In one model of the cerebellar microcircuit, a sparse representation of time in the granule cell population
provides the excitatory drive for Purkinje cells. Different granule cells would provide inputs to Purkinje cells at different times during a movement so that visually-driven climbing fiber inputs could potentiate or depress the granule-Purkinje synapses that were active 100 ms prior to the arrival of the climbing fiber signal (Buonomano and Mauk, 1994). Thus, the cerebellum could act independently in learning motor timing, or inputs from the FEFSEM could contribute to the temporal sparseness of the granule cell population in a way that is enhanced by learning in the FEFSEM. Recent work also has highlighted the possibility that learning occurs on different time scales (Lee and Schweighofer, 2009, Ethier et al., 2008, Smith Doxorubicin mouse et al., 2006 and Yang and Lisberger, 2010) with the possibility of very rapid short-term
learning in the cerebellar cortex as a prelude to slower, longer-term changes in the FEFSEM. Neurophysiological studies of motor and perceptual learning reveal a common theme: changes are localized to neurons whose properties best capture the features of the training stimulus (Arce et al., 2010, Paz et al., 2003, Recanzone et al., 1993, Schoups et al., 2001 and Yang and Maunsell, 2004). In real life, the learning rule can be very complex.
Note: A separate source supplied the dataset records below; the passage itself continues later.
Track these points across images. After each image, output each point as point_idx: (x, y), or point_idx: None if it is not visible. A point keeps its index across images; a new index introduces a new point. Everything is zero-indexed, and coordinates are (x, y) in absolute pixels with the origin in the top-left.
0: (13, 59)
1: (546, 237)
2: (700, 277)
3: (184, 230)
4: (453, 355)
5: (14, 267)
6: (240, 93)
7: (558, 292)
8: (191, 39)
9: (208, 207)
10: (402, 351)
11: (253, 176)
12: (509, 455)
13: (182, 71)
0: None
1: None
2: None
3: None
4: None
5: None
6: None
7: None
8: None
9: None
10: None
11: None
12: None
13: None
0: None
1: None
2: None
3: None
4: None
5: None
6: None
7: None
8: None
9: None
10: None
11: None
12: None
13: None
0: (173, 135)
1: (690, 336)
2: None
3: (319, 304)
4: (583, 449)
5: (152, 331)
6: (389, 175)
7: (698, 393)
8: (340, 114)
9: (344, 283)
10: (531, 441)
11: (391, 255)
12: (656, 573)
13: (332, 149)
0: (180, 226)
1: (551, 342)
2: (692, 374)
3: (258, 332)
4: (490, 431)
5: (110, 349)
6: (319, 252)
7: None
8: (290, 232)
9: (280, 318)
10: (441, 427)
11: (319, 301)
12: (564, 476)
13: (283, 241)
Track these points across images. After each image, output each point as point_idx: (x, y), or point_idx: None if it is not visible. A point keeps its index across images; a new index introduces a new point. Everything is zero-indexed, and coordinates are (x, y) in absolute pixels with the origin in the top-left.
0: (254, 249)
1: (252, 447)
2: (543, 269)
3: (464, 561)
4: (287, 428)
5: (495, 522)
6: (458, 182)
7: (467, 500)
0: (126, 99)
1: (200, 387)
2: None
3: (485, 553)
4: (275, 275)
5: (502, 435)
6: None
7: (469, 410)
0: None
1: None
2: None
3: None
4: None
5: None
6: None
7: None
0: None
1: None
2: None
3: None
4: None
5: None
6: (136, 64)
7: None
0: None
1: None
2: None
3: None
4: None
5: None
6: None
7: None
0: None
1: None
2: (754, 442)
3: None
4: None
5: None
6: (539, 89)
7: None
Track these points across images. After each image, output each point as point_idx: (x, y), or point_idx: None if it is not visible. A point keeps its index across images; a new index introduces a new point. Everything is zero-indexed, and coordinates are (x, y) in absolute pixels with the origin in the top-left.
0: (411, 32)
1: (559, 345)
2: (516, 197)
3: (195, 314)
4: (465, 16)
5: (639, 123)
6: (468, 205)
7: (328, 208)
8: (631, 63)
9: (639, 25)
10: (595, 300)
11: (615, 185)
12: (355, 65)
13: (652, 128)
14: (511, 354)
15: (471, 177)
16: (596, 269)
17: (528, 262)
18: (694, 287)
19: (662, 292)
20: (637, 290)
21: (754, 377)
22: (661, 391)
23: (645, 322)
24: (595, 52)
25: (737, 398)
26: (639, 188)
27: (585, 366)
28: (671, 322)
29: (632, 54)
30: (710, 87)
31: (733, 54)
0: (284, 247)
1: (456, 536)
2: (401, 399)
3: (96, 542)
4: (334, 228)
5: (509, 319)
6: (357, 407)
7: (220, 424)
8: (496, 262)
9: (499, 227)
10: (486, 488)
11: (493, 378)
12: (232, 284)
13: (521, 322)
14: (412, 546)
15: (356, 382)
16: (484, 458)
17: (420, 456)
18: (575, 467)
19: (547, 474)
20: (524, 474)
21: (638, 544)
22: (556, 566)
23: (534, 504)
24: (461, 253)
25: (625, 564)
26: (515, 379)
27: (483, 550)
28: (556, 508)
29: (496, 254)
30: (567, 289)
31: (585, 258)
Thus, the dimensionality of the neural representation of movements limits the flexibility Selleck Screening Library of the motor system in terms of what can be learned quickly. For many years, it was commonly believed that the responses of motor
cortex neurons could be modeled by a time-invariant combination of limb kinematics and dynamics (Evarts, 1968, Georgopoulos et al., 1982 and Moran and Schwartz, 1999). Recently, examination of a broader population of neurons in primary motor cortex (M1), dorsal premotor cortex (PMd), and the FEFSEM has revealed considerable heterogeneity in movement-related neural responses (Hatsopoulos et al., 2007 and Churchland and Shenoy, 2007). Many neural response patterns are explained poorly by standard MTMR9 eye movement parameters such as acceleration, speed, and direction. We propose that the FEFSEM and other motor cortices are important for facilitating action selection. The FEFSEM encodes smooth pursuit movements flexibly along seemingly baroque but perhaps behaviorally relevant dimensions, such as time, so that error and reward signals can act selectively on a subregion within the movement space to drive rapid, precise motor learning. Two male rhesus monkeys (Macaca mulatta) aged 6 and 8 years, tracked smoothly moving targets in exchange for a water reward. Both monkeys had prior experience in experiments on pursuit, but neither had participated in learning studies.